Truckers driving on Maritime Street at the port's outer harbor terminals were randomly selected for a brief inspection during which air resources board personnel checked to ensure trucks had the proper emission filters in place and had registered their rigs with the state board that oversees air pollution standards.
Inspections at the port are part of the resources board's "Gear Up for Clean Truck Month," a multiagency enforcement action that has conducted more than 6,000 inspections of commercial diesel vehicles throughout the state and issued more than 700 violations.
Violators are punished with fines ranging from $300 to $1,800 and include mandatory enrollment in an air pollution emissions course that is taught at local community colleges.
At the Port of Oakland Wednesday, inspectors were making sure trucks with engines older than 2007 had proper filters in place and that the drivers and truck owners were properly maintaining
"It is at some level part of the regular checks we do," said Beth White, manager of bus and truck regulation at the Air Resources Board. "We all want to breath clean air and that is why we are here." Over the last decade, the state has issued increasingly more stringent regulations on the amount of emissions a diesel truck can spew into the air with a heavy focus on trucks working at the state's ports which historically have attracted the oldest and most polluting vehicles.
For example, by the end of this year, any truck with an engine built before 2007 must be equipped with a diesel filter that will reduce certain kinds of emissions by more than 80 percent. By 2023, all trucks accessing the port must have engines built no later than 2010.
For truckers, the inspections offer a chance to both learn about the new regulations but also to be reminded that future costs will rise if they want to continue working at the port.

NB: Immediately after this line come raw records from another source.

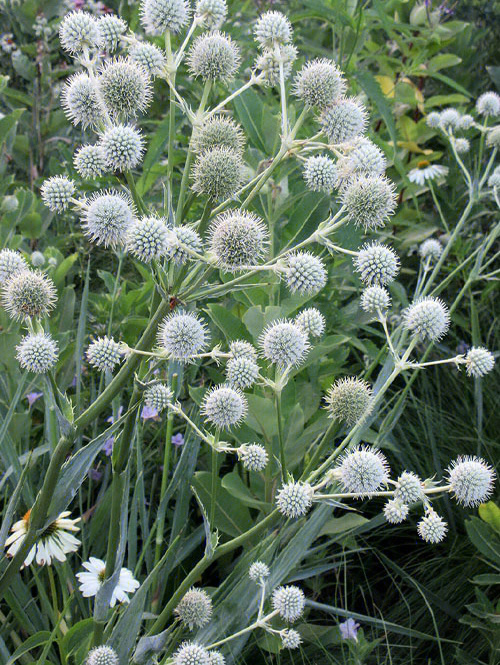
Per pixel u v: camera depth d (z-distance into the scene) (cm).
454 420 47
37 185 57
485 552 35
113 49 27
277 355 27
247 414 34
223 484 34
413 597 39
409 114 68
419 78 65
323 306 44
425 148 71
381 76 63
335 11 48
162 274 24
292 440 36
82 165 26
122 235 24
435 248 47
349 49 52
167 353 25
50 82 66
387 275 27
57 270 44
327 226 26
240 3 64
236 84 45
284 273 26
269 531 33
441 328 28
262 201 39
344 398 29
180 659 26
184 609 28
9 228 46
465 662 35
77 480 24
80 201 25
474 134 64
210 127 26
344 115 26
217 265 24
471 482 26
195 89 51
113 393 24
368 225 26
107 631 28
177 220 25
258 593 29
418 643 37
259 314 34
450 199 62
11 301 24
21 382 32
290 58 27
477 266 40
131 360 24
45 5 70
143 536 34
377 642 33
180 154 46
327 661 34
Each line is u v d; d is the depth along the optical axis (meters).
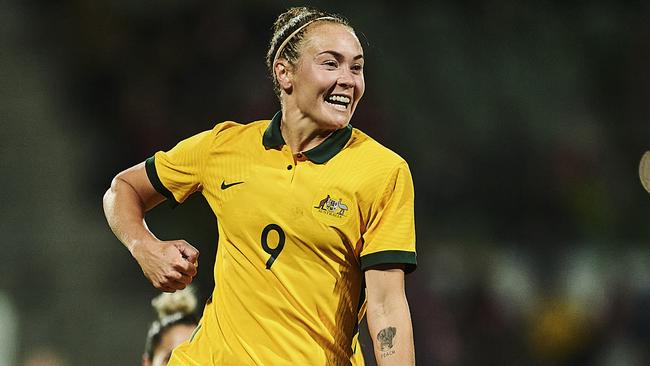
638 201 43.59
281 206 11.44
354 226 11.35
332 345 11.43
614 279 39.56
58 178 36.28
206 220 33.62
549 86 47.88
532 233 40.88
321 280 11.37
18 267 31.44
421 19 47.41
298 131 11.83
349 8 46.19
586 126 46.72
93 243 32.94
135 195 12.66
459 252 38.69
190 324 16.70
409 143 42.44
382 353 11.17
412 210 11.56
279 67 11.98
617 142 46.22
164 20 40.56
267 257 11.41
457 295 37.03
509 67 47.78
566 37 49.41
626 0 50.41
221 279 11.92
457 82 46.34
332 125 11.57
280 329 11.35
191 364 11.80
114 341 30.78
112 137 37.97
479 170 43.00
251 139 12.01
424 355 34.69
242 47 40.56
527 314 38.00
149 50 40.09
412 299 35.53
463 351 36.06
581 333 37.75
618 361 37.50
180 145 12.52
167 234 33.44
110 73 39.38
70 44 39.78
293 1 42.56
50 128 37.62
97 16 40.06
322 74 11.54
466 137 44.31
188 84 39.56
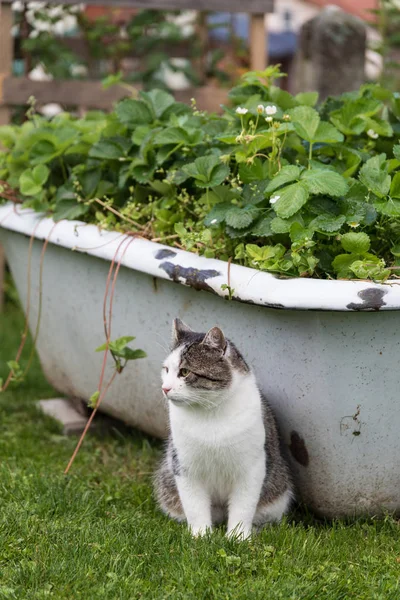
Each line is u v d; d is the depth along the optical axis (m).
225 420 2.84
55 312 4.04
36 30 6.18
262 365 3.01
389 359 2.80
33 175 3.93
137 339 3.52
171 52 6.58
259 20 5.87
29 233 3.87
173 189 3.67
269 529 3.01
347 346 2.76
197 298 3.14
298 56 6.32
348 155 3.55
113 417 4.36
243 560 2.70
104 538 2.86
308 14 11.40
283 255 3.02
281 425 3.04
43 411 4.50
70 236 3.61
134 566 2.69
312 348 2.79
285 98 3.87
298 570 2.65
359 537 2.99
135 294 3.43
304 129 3.36
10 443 4.04
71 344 4.03
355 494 3.04
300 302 2.63
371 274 2.77
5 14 5.55
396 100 3.91
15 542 2.80
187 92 5.74
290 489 3.10
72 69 6.52
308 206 3.08
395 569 2.73
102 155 3.87
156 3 5.66
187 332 2.96
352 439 2.91
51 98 5.63
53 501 3.17
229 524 2.98
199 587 2.55
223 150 3.64
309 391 2.88
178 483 3.00
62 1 5.57
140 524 3.04
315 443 2.96
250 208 3.17
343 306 2.62
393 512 3.11
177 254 3.12
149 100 4.09
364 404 2.85
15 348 5.51
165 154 3.67
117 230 3.55
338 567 2.71
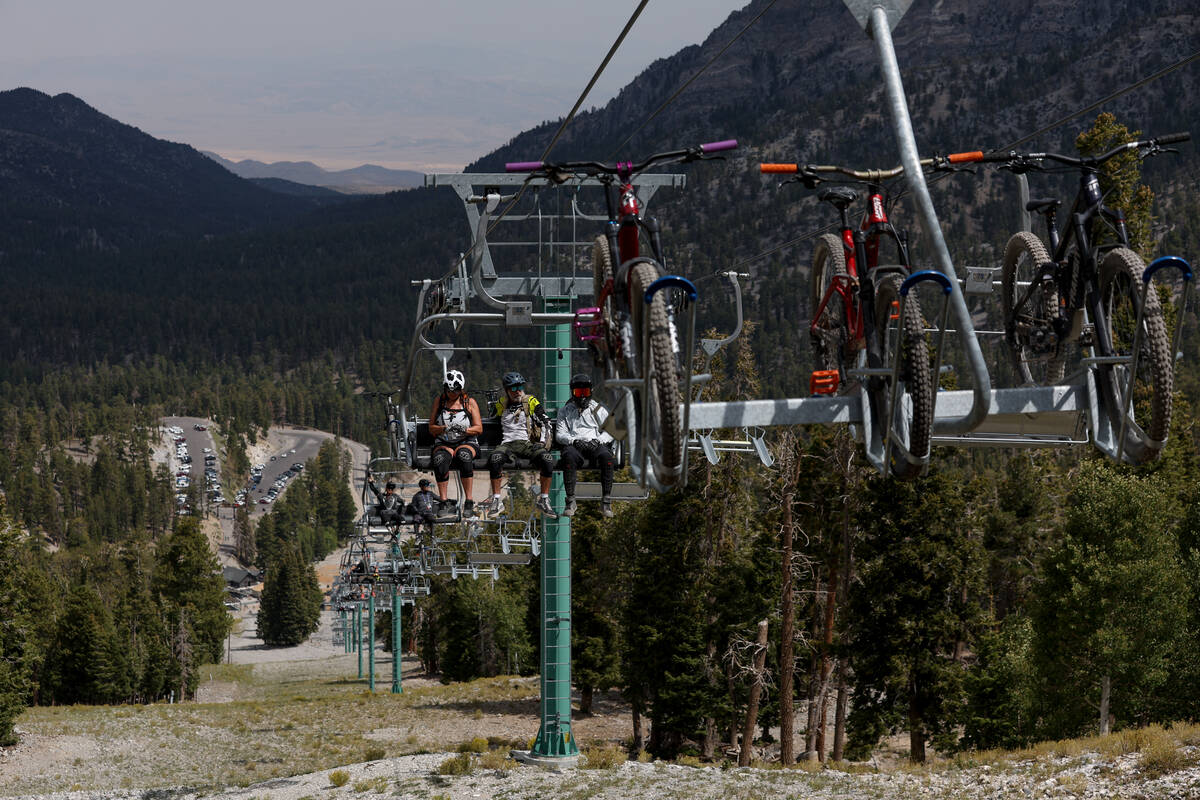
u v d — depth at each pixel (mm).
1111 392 8531
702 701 41531
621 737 49875
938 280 7746
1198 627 30203
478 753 32406
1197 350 179375
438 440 16328
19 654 50156
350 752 44906
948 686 34625
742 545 41719
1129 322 8828
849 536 38281
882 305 8742
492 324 17688
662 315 7934
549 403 26406
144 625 107500
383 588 63688
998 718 37531
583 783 25766
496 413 17094
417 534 30531
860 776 24422
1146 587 29344
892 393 8141
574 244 26297
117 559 194750
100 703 93562
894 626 34656
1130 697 30062
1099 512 31141
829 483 39031
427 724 52938
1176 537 35625
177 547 135375
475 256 19000
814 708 41188
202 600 135250
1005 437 9219
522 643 85000
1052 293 9188
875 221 9094
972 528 43406
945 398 8578
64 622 92812
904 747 44406
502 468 16109
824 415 8875
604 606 53188
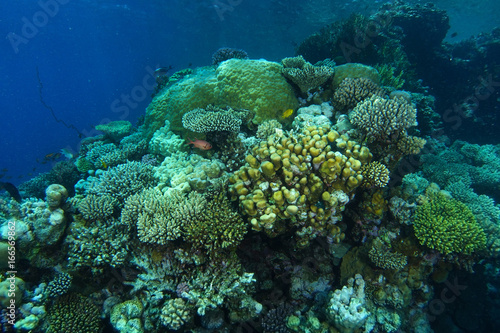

Rachid Bassaid, 48, was reminded of the future costs Wednesday as he pulled his rig into the inspection line along Maritime Street. Although Bassaid's truck passed the spot check, he knows that come Jan. 1 he will no longer be able to use his vehicle at the port.
"At the end of the year, I'm going to have to be done," he said. "For me, the financing is going to be a problem because my truck isn't even paid off yet."
Bassaid has a truck with a 2005 engine and the cost of retrofitting that engine with a filter to meet the new standards will be cost prohibitive. Retrofits cost at least $15,000 and Bassaid said he cannot afford the extra costs.
While the state has offered numerous incentives and grant programs to help truckers find cleaner burning engines, the pot of money is always shrinking while the demand for it rises.
Yet inspectors on Wednesday heralded the progress being made at state ports as they found fewer and fewer violators and newer and newer trucks on the street.
White said inspectors expect to review dozens of trucks at the port this week but would not have exact numbers on the amount of trucks inspected or the number of violators found until the end of the week.